Mr Wood: … If they have a bore on one block – I do not know how it works technically, but Portion 7018 has a water license application. If they sell Lot B and it has no bore on it, can the people who buy Lot B go along to MacFarlane and say, “Can we have a portion of that licence for the entire block?”
Minister van Holthe deferred to Water Controller Applegate.
Mr Applegate: The license is issued to existing bores on the block and for any portion of that licence to be transferred to another portion of the land, a new bore has to go with that portion of the land … they would have to put the bore in and seek approval to transfer a portion of that bore and then be in a position to subdivide that portion of land and sell it.
Mr Wood: To put it in simple terms, can MacFarlane sell the water component that goes with the bore?
Mr Applegate: Trading can only exist in the NT when there is an endorsed water allocation plan in place.
Whether TFS has bought Stylo Station from the MacFarlanes remains unclear, though the MacFarlanes are adamant that it has not been sold. TFS yesterday told The Northern Myth that “We have no further comment as the matter is currently commercially confidential.” One conclusion that can be drawn from that comment is that a deal of some kind is in the works.

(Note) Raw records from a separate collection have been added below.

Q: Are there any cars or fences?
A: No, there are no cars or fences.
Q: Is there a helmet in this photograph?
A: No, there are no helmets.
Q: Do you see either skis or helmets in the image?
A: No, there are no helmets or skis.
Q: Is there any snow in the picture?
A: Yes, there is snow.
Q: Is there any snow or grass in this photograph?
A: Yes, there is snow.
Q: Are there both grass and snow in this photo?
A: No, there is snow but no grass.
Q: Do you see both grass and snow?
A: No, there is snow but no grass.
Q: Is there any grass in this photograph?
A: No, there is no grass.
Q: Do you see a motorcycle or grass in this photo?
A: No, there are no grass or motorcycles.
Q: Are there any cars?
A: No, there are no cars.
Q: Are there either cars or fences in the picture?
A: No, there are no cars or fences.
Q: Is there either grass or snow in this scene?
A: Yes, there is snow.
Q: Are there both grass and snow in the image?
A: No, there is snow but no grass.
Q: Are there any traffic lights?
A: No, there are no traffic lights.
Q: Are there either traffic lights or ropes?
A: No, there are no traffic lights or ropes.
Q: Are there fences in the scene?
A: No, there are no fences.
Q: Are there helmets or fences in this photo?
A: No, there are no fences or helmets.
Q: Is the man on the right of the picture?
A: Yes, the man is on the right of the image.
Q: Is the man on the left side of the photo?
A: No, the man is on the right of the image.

Tina MacFarlane has repeatedly denied to The Northern Myth that Stylo Station had been sold and would not respond to any questions about whether the MacFarlanes had entered into any other arrangements with TFS or any other matters to do with their plans for Stylo Station or their water allocation.
On Sunday Tina MacFarlane told The Northern Myth “we have not discussed or entered into any arrangements with anyone, we haven’t sold Stylo.”

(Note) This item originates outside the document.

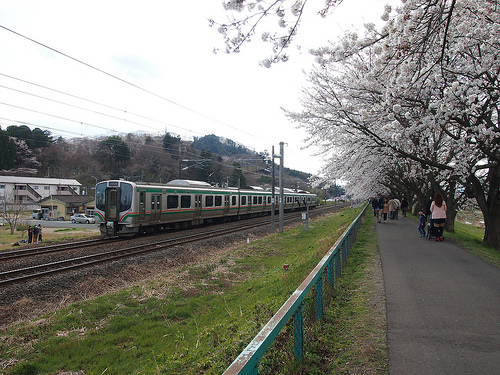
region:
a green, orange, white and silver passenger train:
[93, 178, 319, 236]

Last evening Lindsay and Tina MacFarlane sent an email to The Northern Myth and the ABC stating that:
Stylo has not been sold.
We have not negotiated the sale of Stylo to anyone. We will remain owning and running Stylo in its normal manner into the foreseeable future and no event has occurred which will alter that fact.
Demands have been made that we provide some further or alternative version of our personal information. We will not make any further or other comment and we consider that the persistent attempts to harangue us to disclose any matter concerning our personal affairs is illegal and constitutes a fundamental violation of our privacy rights
We wish to confirm that we do not consent to the disclosure of our personal information (in whatever form that information may or may not be obtained). We reserve all rights in relation to any loss which may be suffered as a result of the disclosure of illegally obtained personal information. We further wish to confirm that the publication of incorrect information may result in serious and substantial loss and damage and we reserve all rights. Lindsay and Tina McFarlane (sic)
On Sunday The Australian’s Sue Neales told The Northern Myth that she stood by the information provided to her by TFS that the company had acquired an interest in Stylo Station.